===== DOCUMENT SECTION

Showing posts with label Workshops. Show all posts
Showing posts with label Workshops. Show all posts

Sunday, January 4, 2026

2025, the year in review

 I usually use that never-never time between Christmas and New Year to ponder and reflect, to plan and to dream. This year it has not been like that, with all the heft and heaviness of shifting and moving, but I have grabbed some moments to ponder the year of making that was.

I felt like I was an artist almost each and every day last year; but interestingly I didn't make a huge amount of things. What I discovered as I wandered back through the year was that I had done some lovely things; one thing was very involved, intricate and time-consuming; I spent a lot of time in my head writing a conference paper and preparing courses; my making was varied across materials; and that a lot of my art time was thinking about how to move what to where, how to promote and sell art when we don't have a physical shop and generally re-imagining my world as a maker.

As ever, in alphabetical order only and with no ranking of favourites, here are the ten things I made this year that I like the most.

==========

• [EXERCISE A]
Reproduce the year-in-review post from "I usually use" up to and including "as a maker.".
• [EXERCISE B]
List every line in the entries that contains the word "highest".
The entries that come next have no connection to the year-in-review post.

===== EXERCISE MATERIAL

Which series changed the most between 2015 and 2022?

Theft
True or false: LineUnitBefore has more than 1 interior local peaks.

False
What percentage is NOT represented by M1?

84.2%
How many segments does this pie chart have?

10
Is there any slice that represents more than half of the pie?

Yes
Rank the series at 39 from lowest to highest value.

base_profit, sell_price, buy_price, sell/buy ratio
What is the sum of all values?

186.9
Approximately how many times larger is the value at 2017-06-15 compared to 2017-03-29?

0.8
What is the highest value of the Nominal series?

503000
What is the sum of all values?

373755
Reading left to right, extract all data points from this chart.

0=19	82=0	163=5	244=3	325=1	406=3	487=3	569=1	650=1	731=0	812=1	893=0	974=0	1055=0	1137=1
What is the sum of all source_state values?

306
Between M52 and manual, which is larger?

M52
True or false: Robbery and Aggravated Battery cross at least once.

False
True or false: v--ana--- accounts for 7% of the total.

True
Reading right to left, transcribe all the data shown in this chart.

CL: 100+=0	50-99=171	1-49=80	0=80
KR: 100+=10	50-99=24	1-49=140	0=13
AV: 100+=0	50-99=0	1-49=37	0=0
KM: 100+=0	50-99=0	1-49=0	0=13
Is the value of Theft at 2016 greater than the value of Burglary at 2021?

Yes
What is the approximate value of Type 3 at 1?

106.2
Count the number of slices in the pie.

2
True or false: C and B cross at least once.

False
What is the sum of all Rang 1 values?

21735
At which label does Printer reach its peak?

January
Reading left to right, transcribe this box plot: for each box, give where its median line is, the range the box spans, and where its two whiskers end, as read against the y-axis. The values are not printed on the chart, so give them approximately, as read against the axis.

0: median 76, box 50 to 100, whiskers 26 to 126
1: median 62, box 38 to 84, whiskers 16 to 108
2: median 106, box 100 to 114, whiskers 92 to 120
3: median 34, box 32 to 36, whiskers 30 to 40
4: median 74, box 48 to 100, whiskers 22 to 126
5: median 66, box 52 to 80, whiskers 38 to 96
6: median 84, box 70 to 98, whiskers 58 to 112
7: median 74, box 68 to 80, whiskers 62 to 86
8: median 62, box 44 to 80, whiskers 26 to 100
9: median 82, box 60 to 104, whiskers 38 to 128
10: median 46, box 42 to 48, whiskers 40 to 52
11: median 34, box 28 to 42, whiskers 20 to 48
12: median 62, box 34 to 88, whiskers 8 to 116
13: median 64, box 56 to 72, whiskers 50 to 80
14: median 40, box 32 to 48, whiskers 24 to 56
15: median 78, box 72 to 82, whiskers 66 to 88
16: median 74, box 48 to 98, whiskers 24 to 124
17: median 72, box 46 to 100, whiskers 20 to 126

==========

• [YOUR SOLUTION A]
I usually use that never-never time between Christmas and New Year to ponder and reflect, to plan and to dream. This year it has not been like that, with all the heft and heaviness of shifting and moving, but I have grabbed some moments to ponder the year of making that was.

I felt like I was an artist almost each and every day last year; but interestingly I didn't make a huge amount of things. What I discovered as I wandered back through the year was that I had done some lovely things; one thing was very involved, intricate and time-consuming; I spent a lot of time in my head writing a conference paper and preparing courses; my making was varied across materials; and that a lot of my art time was thinking about how to move what to where, how to promote and sell art when we don't have a physical shop and generally re-imagining my world as a maker.

• [YOUR SOLUTION B]
Rank the series at 39 from lowest to highest value.
What is the highest value of the Nominal series?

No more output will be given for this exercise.